Von Markus Lohninger. Erstellt am 07. September 2019 (04:48)
privat
Gerhard Grubeck in Znaim.

„Die ersten Jahrgänge waren geprägt von extrem gescheiten und motivierten Schülern, die auch außerhalb der Schule den Kontakt suchten, ihn oft bis heute aufrecht erhalten. Es gab keine schwierigen Schüler.“ Gerhard „Hati“ Grubeck war nach dem Fall des Eisernen Vorhangs einer der ersten Österreicher, die am zweisprachigen Gymnasium im südmährischen Znaim eingesetzt wurden – nach Wanderjahren an Gymnasien in Wien hatte der selbst nicht immer pflegeleichte Doktor der Philosophie und des Deutschen ein „wahres Eldorado“ vorgefunden. Der in Gmünd in Sichtweite zur toten Grenzen Aufgewachsene hatte 1991 auf der anderen Seite der nun offenen Grenze seine Berufung gefunden. Nach 28 Jahren wurde er nun in den Ruhestand verabschiedet.
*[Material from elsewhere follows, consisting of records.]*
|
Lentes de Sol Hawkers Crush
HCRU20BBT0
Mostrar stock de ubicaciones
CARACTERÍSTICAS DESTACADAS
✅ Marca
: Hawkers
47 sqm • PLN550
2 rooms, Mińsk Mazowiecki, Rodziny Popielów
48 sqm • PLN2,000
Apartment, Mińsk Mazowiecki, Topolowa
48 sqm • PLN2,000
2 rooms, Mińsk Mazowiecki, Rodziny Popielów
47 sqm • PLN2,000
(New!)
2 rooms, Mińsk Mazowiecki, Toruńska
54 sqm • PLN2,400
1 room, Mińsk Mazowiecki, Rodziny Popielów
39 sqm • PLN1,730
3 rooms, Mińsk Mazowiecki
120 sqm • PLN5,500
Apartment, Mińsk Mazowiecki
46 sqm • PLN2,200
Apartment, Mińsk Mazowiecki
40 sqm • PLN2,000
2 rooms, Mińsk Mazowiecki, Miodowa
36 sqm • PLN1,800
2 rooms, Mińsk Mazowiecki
1.000 Maturanten zur Matura begleitet

Entwicklungshelfer in Papua-Neuguinea hätte er werden wollen, blickt Grubeck auf seine Berufslaufbahn zurück. „Sie haben mich nicht genommen… vermutlich weil ich gesagt habe, dass ich die Menschen dort nicht zu Jesus bringen möchte.“ Nach Haupt- und Handelsschule in Gmünd startete er in der Raika, beim Militär bewegten ihn Freunde zum Studium. Er wechselte zur Raika nach Wien, holte nebenbei die Gym-Matura nach, startete an der Uni das Lehramtsstudium für Germanistik und Philosophie, schloss es schließlich mit dem Magister und auch Doktor ab. Für Mathematik, Publizistik und Politologie hatte er inskribiert, aber nicht abgeschlossen.
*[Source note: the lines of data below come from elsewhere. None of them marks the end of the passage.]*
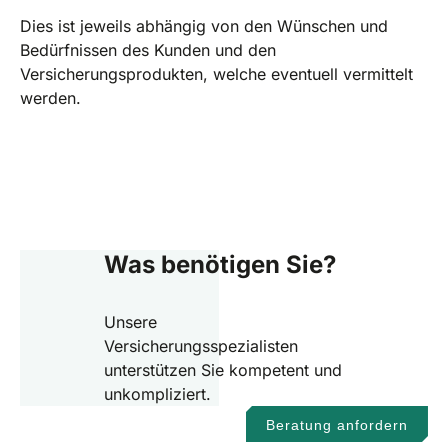
Dies ist jeweils abhängig von den Wünschen und
Bedürfnissen des Kunden und den
Versicherungsprodukten, welche eventuell vermittelt
werden.
Was benötigen Sie?
Unsere
Versicherungsspezialisten
unterstützen Sie kompetent und
unkompliziert.
Beratung anfordern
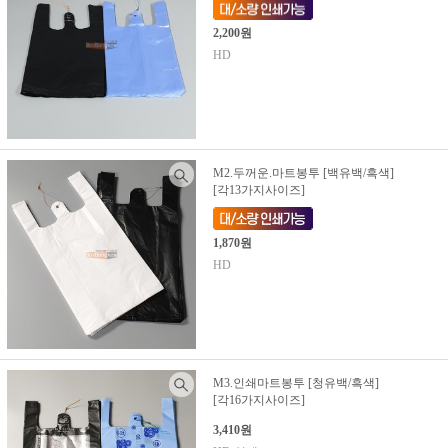
2,200원
HD
M2.두꺼운.마트봉투 [백유백/흑색]
[각13가지사이즈]
1,870원
HD
M3.인쇄마트봉투 [청유백/흑색]
[각16가지사이즈]
3,410원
Den Lehrerberuf konnte er zunächst nicht einschlagen, sagt er: „Wegen eines Überschusses.“ Also begann er als Erzieher, half parallel dazu in fünf Jahren an insgesamt neun Wiener Gymnasien aus. Im „Standard“ las er nach der Ostöffnung 1989 schließlich von Plänen für ein österreichisches Gymnasium in Prag, herausgekommen ist ein Job in Znaim. „Das war nicht ganz so exotisch wie Papua-Neuguinea, aber ich wollte ins Ausland, und die Nähe zu Tschechien bzw. Tschechoslowakei war durch meine Kindheit immer da“, blickt Gerhard Grubeck zurück: „Als mich der Direktor bei der Begrüßung nach der beabsichtigten Dauer meiner Lehrertätigkeit in Znaim fragte, sagte ich ‚bis zur Pension‘ – ich habe mein Versprechen gehalten.“ So lange wie ihn habe es sonst in all den Jahren niemanden drüben gehalten.

 "40 von 80 Schülern konnten nicht aufgenommen werden“

Die zunächst noch stark vom Kommunismus geprägte Gesellschaft sei mit den Jahren offener geworden, Einkommen und Lebensstandard seien gestiegen – die Kosten freilich genauso. Das Interesse am deutschsprachigen Unterricht sei anfangs sehr hoch gelegen, „40 von 80 Schülern konnten nicht aufgenommen werden“. Das habe sich nun geändert, aus zwei deutschsprachigen Klassen pro Jahrgang wurde eine. Grubeck: „Englisch wird wichtiger. Österreich bleibt aber durch Jobs in Grenznähe noch ein Thema.“

Während der Woche lebte er in Znaim, brachte sich privat etwa durch Veranstaltungs-Organisationen ein, war zwischenzeitlich Lehrersprecher. Parallel dazu lehrte Grubeck ab 1999 und bis zur Pensionierung am Horner Gym (Oberstufe), war jahrelang Betreuer und später Prüfer für die Deutsch-Matura am BFI Gmünd und Sigmundsherberg. „Ich habe insgesamt an die tausend Menschen am Weg zur Matura begleitet“, rechnet er vor. „Viele Znaimer Absolventen machten international Karriere. Tschechen gehen generell lieber ins Ausland als Österreicher.“

Seine eigene Zeit im Ausland geht im heute schon ab. Nicht nur die Kneipen, sondern auch die Menschen in Znaim seien ihm ans Herz gewachsen. Was die Zukunft außer „ein bissl Relaxen und Seniorenkicken“ bringen mag, das weiß er noch nicht. Er könnte aber nach Papua-Neuguinea gehen. Er müsste dort nichts mehr tun, was er nicht tun möchte.